Clandestina

O problema mais difícil da questão do aborto não é a humanidade do unborn, mas a punibilidade. A analogia com o infanticídio é justa, afinal, se uma mãe buscasse dramatizar a decisão que a levou a matar um bebê de seis meses ela ainda seria vista como monstruosa, e claro que há quem tenha diversos motivos egoístas, porém a questão cultural aqui envolvida é obscura e a lei, sendo primitiva pois não consegue se desenvolver enquanto a tentam destruir, não abarca todo o drama do crime.

Tome por exemplo como a não admissão da paternidade influencia na decisão para a ocorrência do crime, conhecendo que o núcleo familiar está danificado, a decisão é razoável (não justa, porém razoável), contudo não há nenhuma séria responsabilidade em facilitar a decisão ou pressionar a gestante. Outra boa analogia que cabe ao caso é a periculosidade da agência abortiva, onde a relação é similar a do traficante com o usuário, nisso há uma relação rudimentar de prestação de serviços.

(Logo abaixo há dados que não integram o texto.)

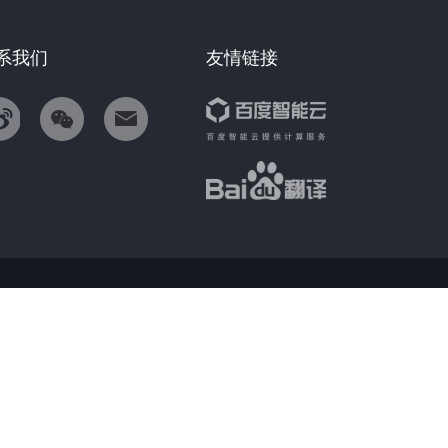
系我们
友情链接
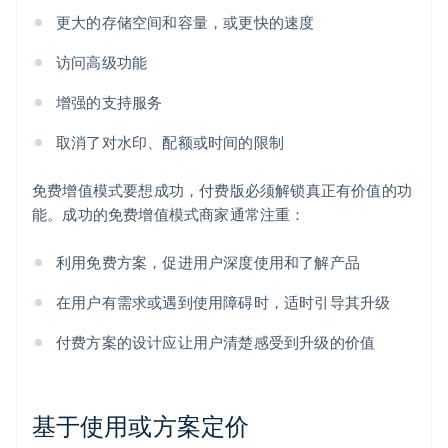
更大的存储空间和容量，或更快的速度
访问高级功能
增强的支持服务
取消了对水印、配额或时间的限制
免费增值模式要想成功，付费版必须解锁真正有价值的功
能。成功的免费增值模式商家通常注重：
利用免费方案，促进用户深度使用和了解产品
在用户有需求或遇到使用障碍时，适时引导其升级
付费方案的设计应让用户清楚感受到升级的价值
基于使用或方案定价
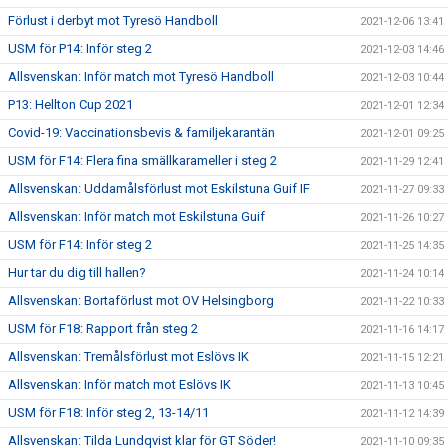
Förlust i derbyt mot Tyresö Handboll
2021-12-06 13:41
USM för P14: Inför steg 2
2021-12-03 14:46
Allsvenskan: Inför match mot Tyresö Handboll
2021-12-03 10:44
P13: Hellton Cup 2021
2021-12-01 12:34
Covid-19: Vaccinationsbevis & familjekarantän
2021-12-01 09:25
USM för F14: Flera fina smällkarameller i steg 2
2021-11-29 12:41
Allsvenskan: Uddamålsförlust mot Eskilstuna Guif IF
2021-11-27 09:33
Allsvenskan: Inför match mot Eskilstuna Guif
2021-11-26 10:27
USM för F14: Inför steg 2
2021-11-25 14:35
Hur tar du dig till hallen?
2021-11-24 10:14
Allsvenskan: Bortaförlust mot OV Helsingborg
2021-11-22 10:33
USM för F18: Rapport från steg 2
2021-11-16 14:17
Allsvenskan: Tremålsförlust mot Eslövs IK
2021-11-15 12:21
Allsvenskan: Inför match mot Eslövs IK
2021-11-13 10:45
USM för F18: Inför steg 2, 13-14/11
2021-11-12 14:39
Allsvenskan: Tilda Lundqvist klar för GT Söder!
2021-11-10 09:35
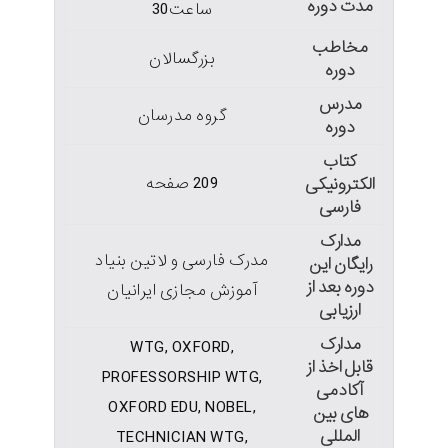
مدت دوره
ساعت30
مخاطب
بزرگسالان
دوره
مدرس
گروه مدرسان
دوره
کتاب
209 صفحه
الکترونیکی
فارسی
مدارک
مدرک فارسی و لاتین بنیاد
رایگان این
دوره بعد از
آموزش مجازی ایرانیان
ارزیابی
مدارک
WTG, OXFORD,
قابل اخذ از
PROFESSORSHIP WTG,
آکادمی
OXFORD EDU, NOBEL,
های بین
المللی
TECHNICIAN WTG,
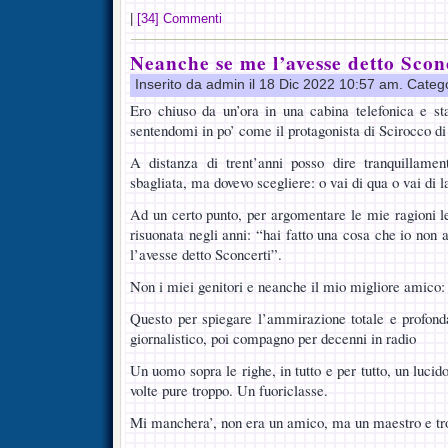
|
[34] Commenti
Neanche se me l’avesse detto Sco
Inserito da admin il 18 Dic 2022 10:57 am. Categ
Ero chiuso da un’ora in una cabina telefonica e st
sentendomi in po’ come il protagonista di Scirocco d
A distanza di trent’anni posso dire tranquillame
sbagliata, ma dovevo scegliere: o vai di qua o vai di l
Ad un certo punto, per argomentare le mie ragioni le
risuonata negli anni: “hai fatto una cosa che io non
l’avesse detto Sconcerti”.
Non i miei genitori e neanche il mio migliore amico:
Questo per spiegare l’ammirazione totale e profond
giornalistico, poi compagno per decenni in radio
Un uomo sopra le righe, in tutto e per tutto, un lucido
volte pure troppo. Un fuoriclasse.
Mi manchera’, non era un amico, ma un maestro e trov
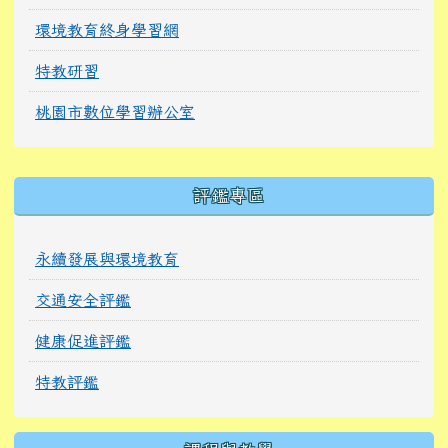
環境教育終身學習網
特教研習
桃園市數位學習辦公室
右邊區域內容
評鑑專區
永續發展與環境教育
交通安全評鑑
健康促進評鑑
特教評鑑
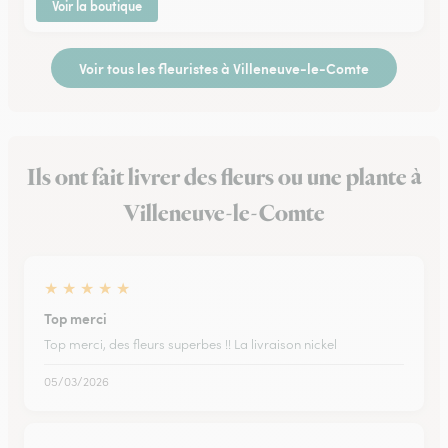
Voir la boutique
Voir tous les fleuristes à Villeneuve-le-Comte
Ils ont fait livrer des fleurs ou une plante à
Villeneuve-le-Comte
★
★
★
★
★
Top merci
Top merci, des fleurs superbes !! La livraison nickel
05/03/2026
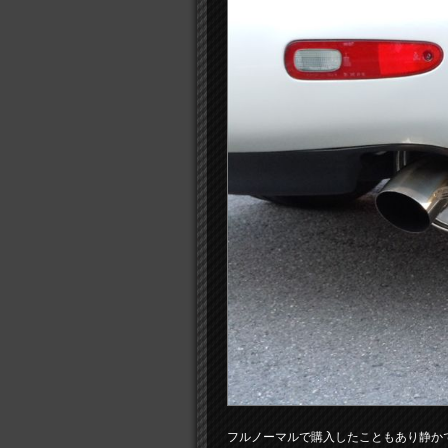
フルノーマルで購入したこともあり静か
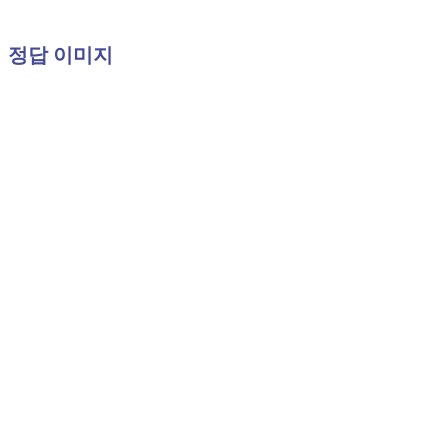
정답 이미지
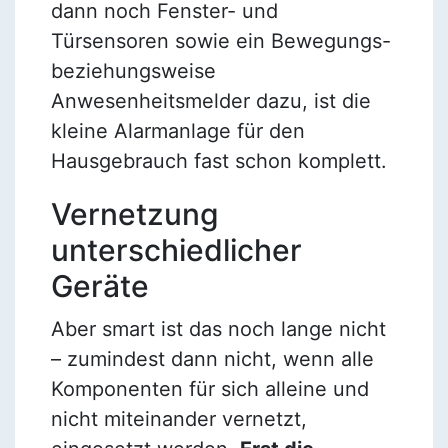
dann noch Fenster- und
Türsensoren sowie ein Bewegungs-
beziehungsweise
Anwesenheitsmelder dazu, ist die
kleine Alarmanlage für den
Hausgebrauch fast schon komplett.
Vernetzung
unterschiedlicher
Geräte
Aber smart ist das noch lange nicht
– zumindest dann nicht, wenn alle
Komponenten für sich alleine und
nicht miteinander vernetzt,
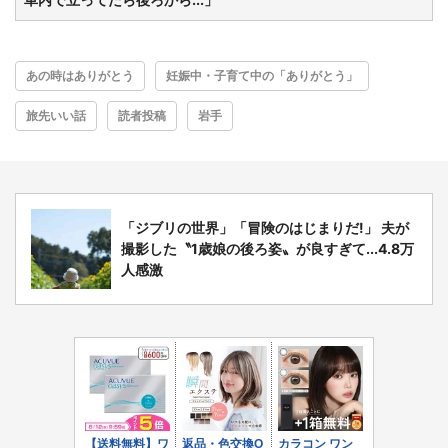
都道府選択
あの時はありがとう
妊娠中・子育て中の「ありがとう」
旅先いい話
読者投稿
岩手
「ジブリの世界」「冒険のはじまりだ!」 夫が
撮影した〝1歳娘の後ろ姿〟が良すぎて...4.8万
人感激
選択する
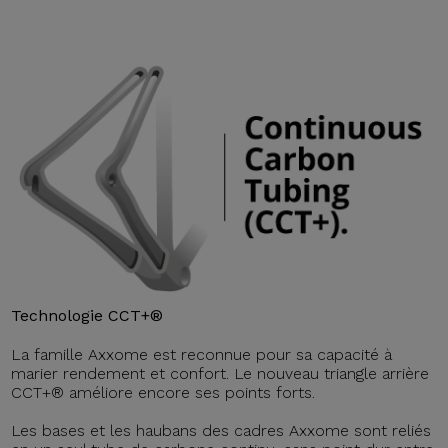
Technologie CCT+®
La famille Axxome est reconnue pour sa capacité à
marier rendement et confort. Le nouveau triangle arrière
CCT+® améliore encore ses points forts.
Les bases et les haubans des cadres Axxome sont reliés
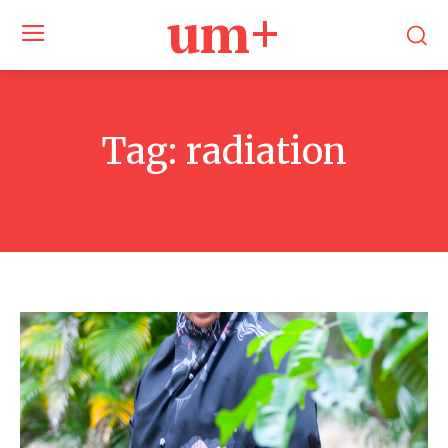
um+
Tag:
radiation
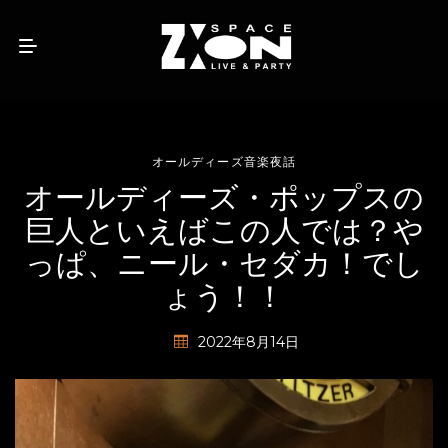
オールディーズ音楽夜話
オールディーズ・ポップスの
巨人といえばこの人では？や
っぱ、ニール・セダカ！でし
ょう！！
2022年8月14日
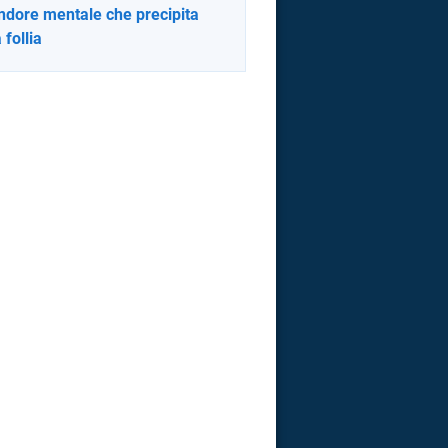
ndore mentale che precipita
 follia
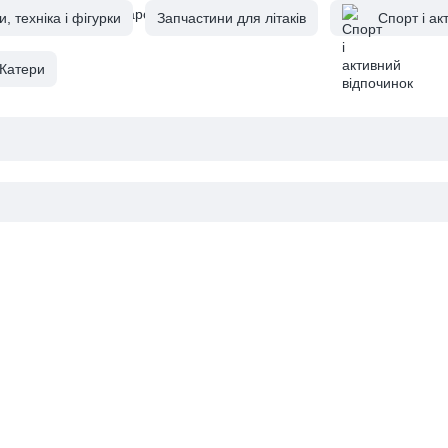
 техніка і фігурки
Запчастини для літаків
Спорт і ак
Катери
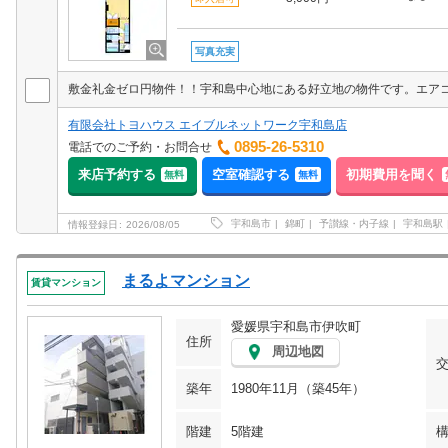
写真充実
有限会社トヨハウス エイブルネットワーク宇和島店
0895-26-5310
電話でのご予約・お問合せ
来店予約する
空室確認する
初期費用を聞く
無料
無料
宇和島市
錦町
予讃線・内子線
宇和島駅
情報登録日
2026/08/05
まるよマンション
賃貸マンション
愛媛県宇和島市伊吹町
住所
周辺地図
築年
1980年11月（築45年）
階建
5階建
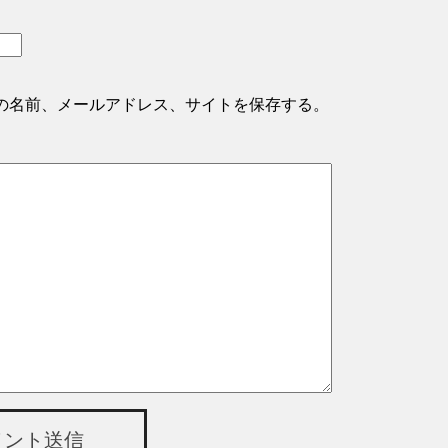
の名前、メールアドレス、サイトを保存する。
メント送信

Mas a penalidade que cai sobre a mãe é similar à da máquina de morte que não só funciona para matar o que ainda não nasceu, mas a própria parceira do crime que assume o risco, quantas que forem (abortistas em geral não percebem que o procedimento abortivo é mais danoso à saúde da mãe que a condução natural da gravidez). Soa óbvio que uma mãe só pode abortar uma vez esporadicamente e a clínica clandestina aborta várias vezes ao dia, e recebe uma penalidade similar à materna enquanto essa assume os riscos do homicídio. Todavia todo o peso legislativo é centrado no usuário e não no fornecedor do serviço. Ainda falta alguma sensibilidade moral que leve à uma condenação penal proporcional aos plurais intentos de malignidade que envolve o crime.